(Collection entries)
------------------------------------------------

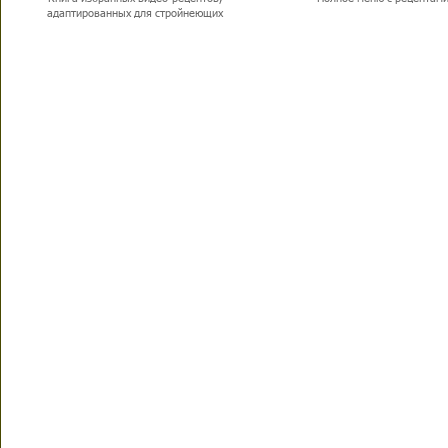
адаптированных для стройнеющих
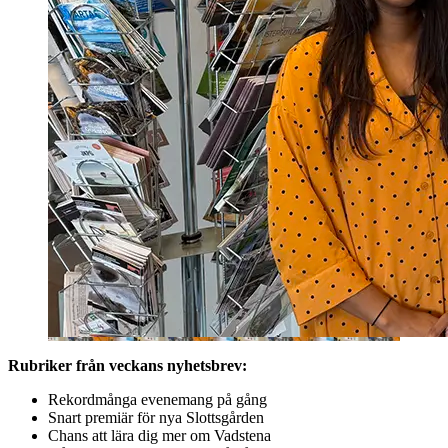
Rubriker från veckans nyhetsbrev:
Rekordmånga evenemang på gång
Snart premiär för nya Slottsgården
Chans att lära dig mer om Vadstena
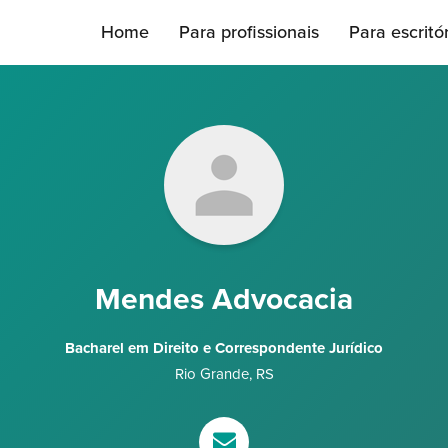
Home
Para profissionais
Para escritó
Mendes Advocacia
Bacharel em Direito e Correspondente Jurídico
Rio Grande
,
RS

------------------------------------------------

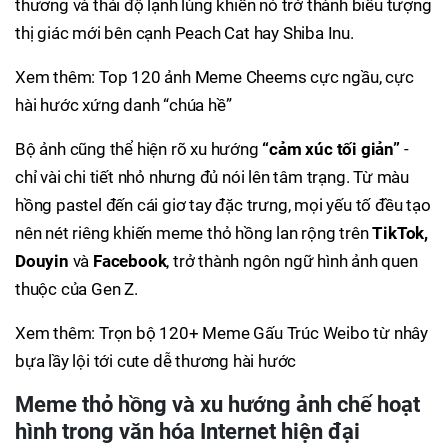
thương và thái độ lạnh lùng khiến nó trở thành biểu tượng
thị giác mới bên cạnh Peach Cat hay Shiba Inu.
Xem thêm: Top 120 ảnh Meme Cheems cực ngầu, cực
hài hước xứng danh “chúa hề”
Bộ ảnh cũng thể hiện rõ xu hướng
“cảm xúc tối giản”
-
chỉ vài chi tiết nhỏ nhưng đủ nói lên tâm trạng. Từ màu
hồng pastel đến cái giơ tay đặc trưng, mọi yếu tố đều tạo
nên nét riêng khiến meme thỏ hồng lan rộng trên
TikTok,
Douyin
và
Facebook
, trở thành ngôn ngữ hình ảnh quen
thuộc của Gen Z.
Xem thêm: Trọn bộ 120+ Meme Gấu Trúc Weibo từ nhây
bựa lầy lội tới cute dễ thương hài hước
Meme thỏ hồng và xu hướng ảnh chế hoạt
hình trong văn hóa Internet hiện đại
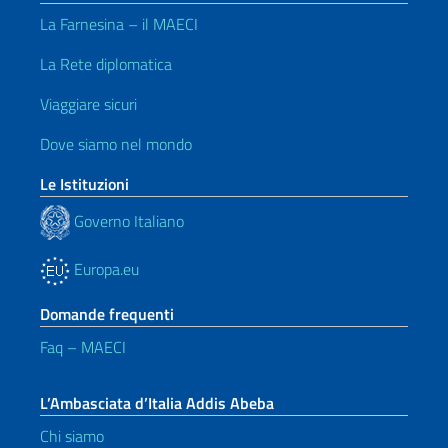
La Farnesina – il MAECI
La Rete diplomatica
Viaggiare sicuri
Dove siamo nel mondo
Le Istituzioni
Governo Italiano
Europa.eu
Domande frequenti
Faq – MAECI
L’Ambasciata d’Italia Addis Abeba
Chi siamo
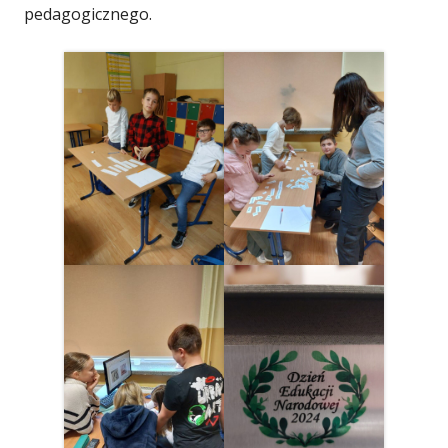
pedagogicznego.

------------------------------------------------

Work out how many lines of the data include the word "hình". Then write only that number.

2